Recursion Pharmaceuticals wins $1.5M NIH grant for rare diseases
Recursion Pharmaceuticals, an emerging biotech company founded in 2013 based on technology developed at the University of Utah, has been awarded $1.46 million from the NIH via the National Center for Accelerating Translational Sciences (NCATS). Just over half of the award is available in the first year; the rest will come through in year two pending availability of funds and project progress. The award will support the further development of Recursion’s Drug Screening Platform for hundreds of rare genetic diseases.
Recursion’s focus on rapidly finding new uses for known drugs fits closely with NCATS initiatives, which includes Small Business Innovation Research (SBIR) and Small Business Technology Transfer (STTR) programs.
“NCATS is working diligently to increase small business participation in federally supported R&D,” said Lili Portilla, NCATS director of strategic alliances. “Our SBIR and STTR programs are just two of NCATS’ initiatives to fund small businesses with an eye toward commercialization of tools and therapies that will get more treatments to more patients more quickly.”
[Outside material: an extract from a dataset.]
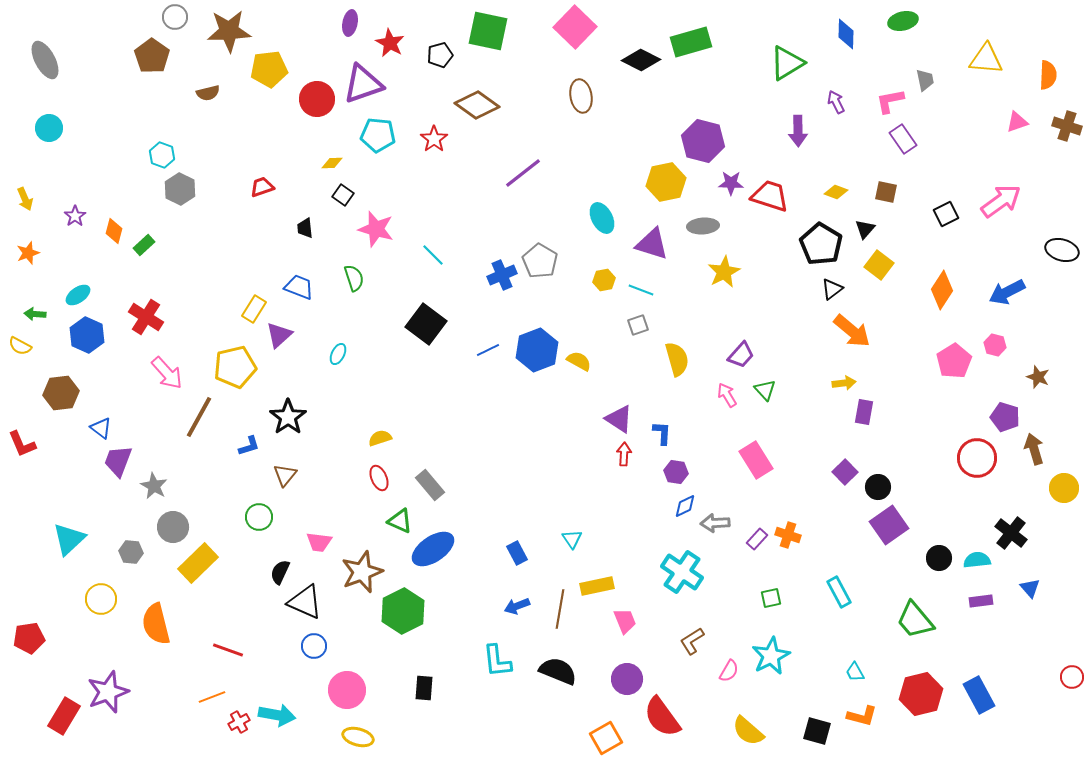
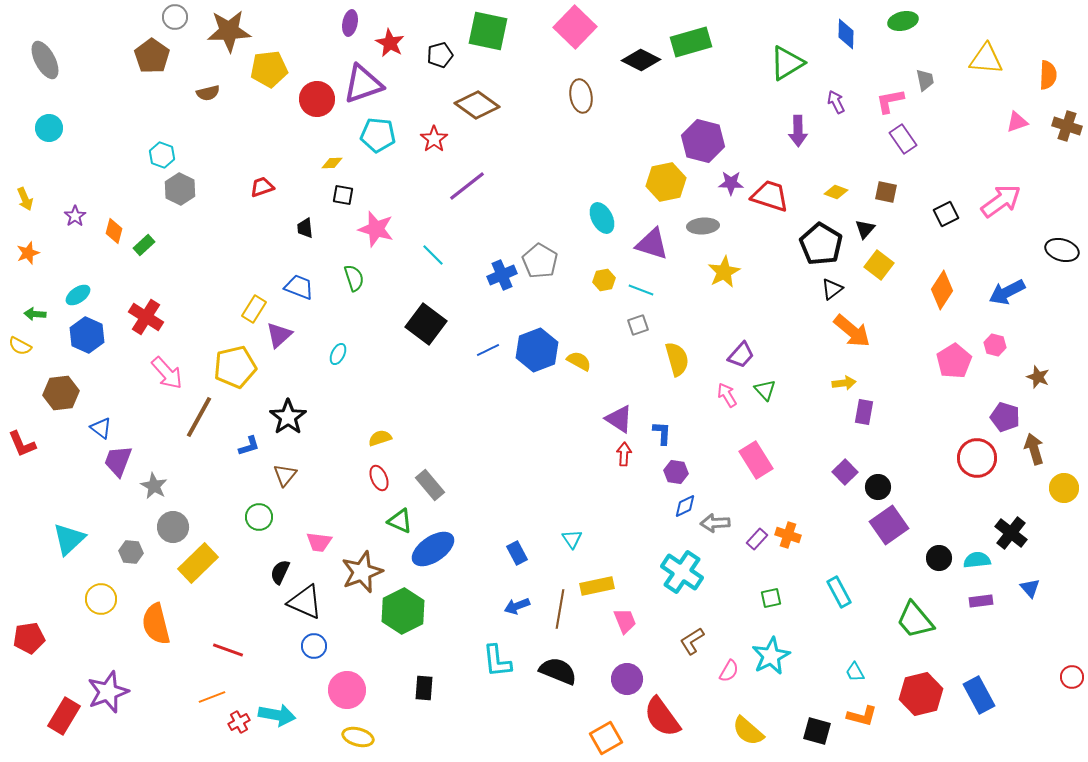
purple line at (523, 173): moved 56 px left, 13 px down
black square at (343, 195): rotated 25 degrees counterclockwise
The award provides support for Recursion to model 2,000 genetic diseases in multiple human cell types. The company uses high-throughput microscopy to image these models and computational algorithms to identify structural changes in the cells that can be considered to be fingerprints for each disease. When a disease fingerprint is identified, Recursion will evaluate the potential of a few thousand known or experimental drugs to rescue the model. This approach means that companies or institutions that partner with Recursion will be able to evaluate the potential of their mature molecules as treatments for hundreds of diseases in an incredibly short period of time.
Blake Borgeson, co-founder and chief technology officer of the company, said, “Our entire effort is about scale, efficiency and turning drug discovery into a data-science problem. By harnessing several recent technological advances in experimental biology, imaging and computational analysis, we are able to parallelize the process. This award is a vote of confidence in our innovative approach, and will enable us to accelerate our work.”
Recursion already has modeled 65 genetic diseases and is conducting drug screens on a subset of these now. The identification of two potential treatments for a disease called Cerebral Cavernous Malformation gave rise to the idea for Recursion when the technology was still in the academic laboratory of Dr. Dean Y. Li, M.D., Ph.D., vice dean of research at University of Utah Health Sciences, a founder of the company and its chief scientific officer.
Rare diseases affect nearly one in 10 Americans, yet identifying novel treatments for each of these thousands of diseases using traditional approaches doesn’t scale economically.